Targeting TAMs to disrupt or normalize tumor vasculature. Tumor cell-derived factors (MCP-1, SDF-1), multiple signaling pathways (Notch, Wnt5a, TSC2-mTOR and FLT-1) and transcription factors (HIF-1α, STAT3, Ets2) in the tumor environment recruit and/or polarize TAMs to an M2 (alternatively activated) state. TAMs produce pro-angiogenic factors and MMPs to promote the tumor vascularization during tumor growth and progression. TAMs and aberrant tumor vasculature also contribute to the failure of anticancer treatments, such as anti-angiogenesis therapy, chemotherapy and radiation therapy. TAM-targeted therapies can be designed to block the recruitment or pro-angiogenic activity of TAMs. TAMs can also be “re-educated” and reprogrammed to become antitumor effector cells with an M1-like phenotype, characterized by high expression of CD86, MHC-II and NOS2, enhanced production of IL-12, CXCL10, IFN-β and NO. These classically activated macrophages display anti-angiogenic, tumoricidal and immunostimulatory activities, facilitating the eradication of cancer cells.

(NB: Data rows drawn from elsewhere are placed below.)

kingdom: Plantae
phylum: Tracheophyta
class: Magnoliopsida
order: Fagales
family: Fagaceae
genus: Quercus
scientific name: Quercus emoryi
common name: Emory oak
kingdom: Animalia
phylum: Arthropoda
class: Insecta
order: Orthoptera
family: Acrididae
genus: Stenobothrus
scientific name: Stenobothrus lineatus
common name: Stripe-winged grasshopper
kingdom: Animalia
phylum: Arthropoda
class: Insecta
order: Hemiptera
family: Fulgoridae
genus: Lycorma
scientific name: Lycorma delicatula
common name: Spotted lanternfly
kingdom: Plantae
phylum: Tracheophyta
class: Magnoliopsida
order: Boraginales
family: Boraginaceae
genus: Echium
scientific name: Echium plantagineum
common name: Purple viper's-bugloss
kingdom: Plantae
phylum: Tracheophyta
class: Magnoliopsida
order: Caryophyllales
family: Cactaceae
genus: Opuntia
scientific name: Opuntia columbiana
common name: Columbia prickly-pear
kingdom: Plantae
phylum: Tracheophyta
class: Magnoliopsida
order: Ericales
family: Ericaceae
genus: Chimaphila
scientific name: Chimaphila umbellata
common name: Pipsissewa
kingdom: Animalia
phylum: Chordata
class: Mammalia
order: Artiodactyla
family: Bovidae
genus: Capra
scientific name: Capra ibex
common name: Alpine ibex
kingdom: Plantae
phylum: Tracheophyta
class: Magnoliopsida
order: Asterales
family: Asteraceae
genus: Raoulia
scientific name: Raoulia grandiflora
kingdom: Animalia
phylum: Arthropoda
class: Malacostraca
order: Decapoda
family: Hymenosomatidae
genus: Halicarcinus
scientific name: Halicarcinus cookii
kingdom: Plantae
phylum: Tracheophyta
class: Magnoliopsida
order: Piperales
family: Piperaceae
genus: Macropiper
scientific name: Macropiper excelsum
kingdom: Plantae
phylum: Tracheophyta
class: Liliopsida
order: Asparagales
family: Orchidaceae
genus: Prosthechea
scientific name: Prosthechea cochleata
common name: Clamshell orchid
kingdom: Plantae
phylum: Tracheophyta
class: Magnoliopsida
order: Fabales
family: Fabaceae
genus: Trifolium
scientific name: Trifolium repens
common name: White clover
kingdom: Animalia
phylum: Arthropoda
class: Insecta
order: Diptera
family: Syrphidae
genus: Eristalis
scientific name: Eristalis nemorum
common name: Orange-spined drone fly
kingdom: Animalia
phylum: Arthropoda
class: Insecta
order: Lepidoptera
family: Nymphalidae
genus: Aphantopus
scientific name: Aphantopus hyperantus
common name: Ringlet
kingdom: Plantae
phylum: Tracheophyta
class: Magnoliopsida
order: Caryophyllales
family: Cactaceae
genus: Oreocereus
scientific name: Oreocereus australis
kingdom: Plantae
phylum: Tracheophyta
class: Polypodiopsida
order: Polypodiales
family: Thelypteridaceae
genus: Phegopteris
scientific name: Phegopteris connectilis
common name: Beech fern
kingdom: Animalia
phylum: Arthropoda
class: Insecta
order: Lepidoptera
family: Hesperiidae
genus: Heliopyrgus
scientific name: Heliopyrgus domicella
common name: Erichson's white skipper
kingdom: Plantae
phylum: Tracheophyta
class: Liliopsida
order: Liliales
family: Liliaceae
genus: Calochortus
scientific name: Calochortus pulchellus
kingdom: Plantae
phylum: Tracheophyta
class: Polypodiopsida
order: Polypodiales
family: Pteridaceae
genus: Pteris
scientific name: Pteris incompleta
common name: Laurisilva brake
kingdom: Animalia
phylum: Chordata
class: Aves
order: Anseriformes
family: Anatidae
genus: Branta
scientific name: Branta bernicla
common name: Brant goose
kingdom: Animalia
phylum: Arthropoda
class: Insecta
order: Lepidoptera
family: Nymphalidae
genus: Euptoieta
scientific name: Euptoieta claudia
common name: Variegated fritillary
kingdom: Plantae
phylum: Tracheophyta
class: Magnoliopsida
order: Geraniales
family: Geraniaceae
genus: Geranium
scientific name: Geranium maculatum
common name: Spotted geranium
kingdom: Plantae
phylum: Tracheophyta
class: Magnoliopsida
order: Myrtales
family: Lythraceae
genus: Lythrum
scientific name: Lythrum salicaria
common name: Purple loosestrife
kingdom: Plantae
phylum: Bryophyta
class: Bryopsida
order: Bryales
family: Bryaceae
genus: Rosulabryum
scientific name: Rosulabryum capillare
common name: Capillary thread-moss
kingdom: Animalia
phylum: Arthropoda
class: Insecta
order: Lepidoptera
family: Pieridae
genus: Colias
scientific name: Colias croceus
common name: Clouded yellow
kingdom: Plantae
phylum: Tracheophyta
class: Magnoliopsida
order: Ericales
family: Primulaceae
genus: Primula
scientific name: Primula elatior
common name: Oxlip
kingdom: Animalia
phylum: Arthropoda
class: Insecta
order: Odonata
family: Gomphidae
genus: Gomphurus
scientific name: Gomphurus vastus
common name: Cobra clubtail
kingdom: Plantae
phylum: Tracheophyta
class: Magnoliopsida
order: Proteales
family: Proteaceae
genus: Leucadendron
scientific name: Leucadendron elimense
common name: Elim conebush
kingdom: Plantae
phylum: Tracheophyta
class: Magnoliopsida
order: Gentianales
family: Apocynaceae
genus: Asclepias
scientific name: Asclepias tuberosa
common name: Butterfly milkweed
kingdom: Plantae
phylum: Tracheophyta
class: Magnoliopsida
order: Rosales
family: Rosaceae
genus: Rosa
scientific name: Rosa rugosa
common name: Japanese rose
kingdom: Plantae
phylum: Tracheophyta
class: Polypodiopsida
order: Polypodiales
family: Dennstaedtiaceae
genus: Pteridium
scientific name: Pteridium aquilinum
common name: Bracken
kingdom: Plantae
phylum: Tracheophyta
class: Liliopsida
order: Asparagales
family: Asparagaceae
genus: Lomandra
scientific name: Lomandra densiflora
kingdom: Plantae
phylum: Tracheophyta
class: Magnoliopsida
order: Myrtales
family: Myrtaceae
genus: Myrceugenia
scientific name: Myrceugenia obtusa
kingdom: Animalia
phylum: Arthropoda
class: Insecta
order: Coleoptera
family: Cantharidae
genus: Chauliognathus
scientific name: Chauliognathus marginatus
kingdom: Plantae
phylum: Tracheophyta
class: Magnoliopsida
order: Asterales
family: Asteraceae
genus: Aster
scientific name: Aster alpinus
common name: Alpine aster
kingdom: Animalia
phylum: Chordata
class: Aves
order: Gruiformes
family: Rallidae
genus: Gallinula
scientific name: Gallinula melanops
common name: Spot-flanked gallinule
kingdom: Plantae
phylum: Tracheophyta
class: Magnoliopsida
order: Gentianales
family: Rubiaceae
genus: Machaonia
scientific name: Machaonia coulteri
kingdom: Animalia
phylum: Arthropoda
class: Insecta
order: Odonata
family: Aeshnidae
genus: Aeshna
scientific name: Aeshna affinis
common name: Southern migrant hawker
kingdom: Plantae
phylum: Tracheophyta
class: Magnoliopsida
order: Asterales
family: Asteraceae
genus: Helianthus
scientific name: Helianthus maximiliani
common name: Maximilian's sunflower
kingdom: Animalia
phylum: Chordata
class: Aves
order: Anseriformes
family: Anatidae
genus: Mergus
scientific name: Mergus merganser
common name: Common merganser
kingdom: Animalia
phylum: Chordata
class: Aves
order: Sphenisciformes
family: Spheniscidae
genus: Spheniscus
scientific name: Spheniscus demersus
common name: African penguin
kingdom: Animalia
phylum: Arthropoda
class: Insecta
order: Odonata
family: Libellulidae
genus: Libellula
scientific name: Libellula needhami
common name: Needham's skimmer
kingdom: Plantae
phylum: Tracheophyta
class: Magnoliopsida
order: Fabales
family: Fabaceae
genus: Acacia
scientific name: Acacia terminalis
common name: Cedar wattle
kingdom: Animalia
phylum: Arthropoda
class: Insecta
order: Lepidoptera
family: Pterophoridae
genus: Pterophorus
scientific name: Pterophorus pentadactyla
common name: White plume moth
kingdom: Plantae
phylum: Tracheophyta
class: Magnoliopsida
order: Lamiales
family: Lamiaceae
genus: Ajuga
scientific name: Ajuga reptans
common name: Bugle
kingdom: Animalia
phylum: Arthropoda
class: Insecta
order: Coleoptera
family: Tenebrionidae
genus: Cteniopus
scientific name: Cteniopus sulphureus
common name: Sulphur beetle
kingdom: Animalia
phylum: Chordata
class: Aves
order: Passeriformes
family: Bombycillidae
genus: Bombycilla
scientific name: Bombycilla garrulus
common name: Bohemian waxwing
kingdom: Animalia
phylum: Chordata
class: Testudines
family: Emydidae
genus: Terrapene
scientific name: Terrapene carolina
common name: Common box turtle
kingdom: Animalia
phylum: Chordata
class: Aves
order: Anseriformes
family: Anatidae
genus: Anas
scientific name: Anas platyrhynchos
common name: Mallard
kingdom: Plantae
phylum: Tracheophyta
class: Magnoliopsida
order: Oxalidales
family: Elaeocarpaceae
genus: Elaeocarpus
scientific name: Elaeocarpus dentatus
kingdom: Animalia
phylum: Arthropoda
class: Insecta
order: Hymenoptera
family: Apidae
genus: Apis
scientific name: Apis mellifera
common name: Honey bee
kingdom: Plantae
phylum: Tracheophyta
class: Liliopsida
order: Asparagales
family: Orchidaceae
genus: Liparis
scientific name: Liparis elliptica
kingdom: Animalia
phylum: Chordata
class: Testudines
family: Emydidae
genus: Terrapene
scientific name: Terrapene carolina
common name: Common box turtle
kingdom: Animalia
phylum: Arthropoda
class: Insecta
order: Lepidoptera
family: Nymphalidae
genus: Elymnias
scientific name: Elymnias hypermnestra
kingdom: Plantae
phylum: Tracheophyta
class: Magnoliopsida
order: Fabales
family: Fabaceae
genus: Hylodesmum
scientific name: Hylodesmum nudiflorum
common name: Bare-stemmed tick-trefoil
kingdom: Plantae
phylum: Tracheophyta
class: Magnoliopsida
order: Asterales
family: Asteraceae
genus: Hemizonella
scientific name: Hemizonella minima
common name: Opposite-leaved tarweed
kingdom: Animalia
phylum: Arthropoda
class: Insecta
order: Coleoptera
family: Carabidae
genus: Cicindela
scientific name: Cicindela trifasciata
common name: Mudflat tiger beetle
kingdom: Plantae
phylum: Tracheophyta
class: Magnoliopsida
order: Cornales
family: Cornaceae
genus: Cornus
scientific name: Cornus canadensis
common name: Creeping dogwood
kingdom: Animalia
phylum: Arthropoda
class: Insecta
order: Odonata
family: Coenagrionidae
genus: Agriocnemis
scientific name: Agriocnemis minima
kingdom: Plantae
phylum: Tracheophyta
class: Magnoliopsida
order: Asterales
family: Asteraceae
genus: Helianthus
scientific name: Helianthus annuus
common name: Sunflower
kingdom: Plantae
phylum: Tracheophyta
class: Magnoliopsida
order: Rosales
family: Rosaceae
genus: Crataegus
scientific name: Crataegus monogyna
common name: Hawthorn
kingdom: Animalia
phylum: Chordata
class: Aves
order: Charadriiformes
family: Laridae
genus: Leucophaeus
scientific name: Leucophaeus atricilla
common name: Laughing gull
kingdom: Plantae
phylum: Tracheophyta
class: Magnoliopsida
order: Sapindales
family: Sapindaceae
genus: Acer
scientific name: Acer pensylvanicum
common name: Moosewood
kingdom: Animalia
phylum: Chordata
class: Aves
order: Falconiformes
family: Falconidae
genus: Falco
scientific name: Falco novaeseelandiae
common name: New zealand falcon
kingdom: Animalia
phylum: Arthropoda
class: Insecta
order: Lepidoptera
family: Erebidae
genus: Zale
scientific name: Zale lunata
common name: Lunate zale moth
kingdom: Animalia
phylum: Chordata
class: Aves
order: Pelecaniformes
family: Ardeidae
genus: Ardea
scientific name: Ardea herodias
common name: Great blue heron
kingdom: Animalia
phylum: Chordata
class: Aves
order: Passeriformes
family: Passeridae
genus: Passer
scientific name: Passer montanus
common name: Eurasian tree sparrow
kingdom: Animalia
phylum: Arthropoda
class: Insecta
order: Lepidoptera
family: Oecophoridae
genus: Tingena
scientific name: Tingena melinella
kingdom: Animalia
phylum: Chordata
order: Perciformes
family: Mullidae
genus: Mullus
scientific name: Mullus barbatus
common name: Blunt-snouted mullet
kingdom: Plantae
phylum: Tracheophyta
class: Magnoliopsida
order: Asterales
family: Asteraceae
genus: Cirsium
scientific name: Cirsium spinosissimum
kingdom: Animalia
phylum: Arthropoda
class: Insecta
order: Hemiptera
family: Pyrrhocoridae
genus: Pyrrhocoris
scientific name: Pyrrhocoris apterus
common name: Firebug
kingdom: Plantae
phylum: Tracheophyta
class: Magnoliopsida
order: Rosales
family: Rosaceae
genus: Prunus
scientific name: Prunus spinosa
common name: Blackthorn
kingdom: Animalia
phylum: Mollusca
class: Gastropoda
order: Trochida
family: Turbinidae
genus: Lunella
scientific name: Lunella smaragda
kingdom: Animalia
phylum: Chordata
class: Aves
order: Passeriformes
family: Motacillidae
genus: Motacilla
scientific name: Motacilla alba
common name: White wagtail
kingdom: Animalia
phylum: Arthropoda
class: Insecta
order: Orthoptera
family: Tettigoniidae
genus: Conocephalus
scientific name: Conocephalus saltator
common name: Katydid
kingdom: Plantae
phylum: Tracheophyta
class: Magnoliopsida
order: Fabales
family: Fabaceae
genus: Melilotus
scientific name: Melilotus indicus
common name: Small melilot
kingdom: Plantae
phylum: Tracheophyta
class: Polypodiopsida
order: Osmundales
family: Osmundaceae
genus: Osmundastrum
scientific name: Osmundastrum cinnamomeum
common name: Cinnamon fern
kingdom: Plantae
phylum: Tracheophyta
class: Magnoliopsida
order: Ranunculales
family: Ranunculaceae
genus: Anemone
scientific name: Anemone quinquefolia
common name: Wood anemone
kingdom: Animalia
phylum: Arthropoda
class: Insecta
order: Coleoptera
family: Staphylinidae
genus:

Targeting of TAMs may also potentially lead to the normalization of tumor vasculature, which synergizes with antitumor efficacy of other cytotoxic treatments, such as chemotherapy. HIF-1α, hypoxia-inducible factor-1α; HRG, Histidine-rich glycoprotein; IRF5, interferon regulatory factor 5; MCP-1, monocyte chemoattractant protein 1; MMP, matrix metalloproteinase; NO, nitric oxide; NOS2, nitric oxide synthase 2; PGE2, prostaglandin E2; SDF-1, stromal cell-derived factor-1; SRA, scavenger receptor A; STAT, Signal transducer and activator of transcription; TGF-β, transforming growth factor-β; VEGF, vascular endothelial growth factor.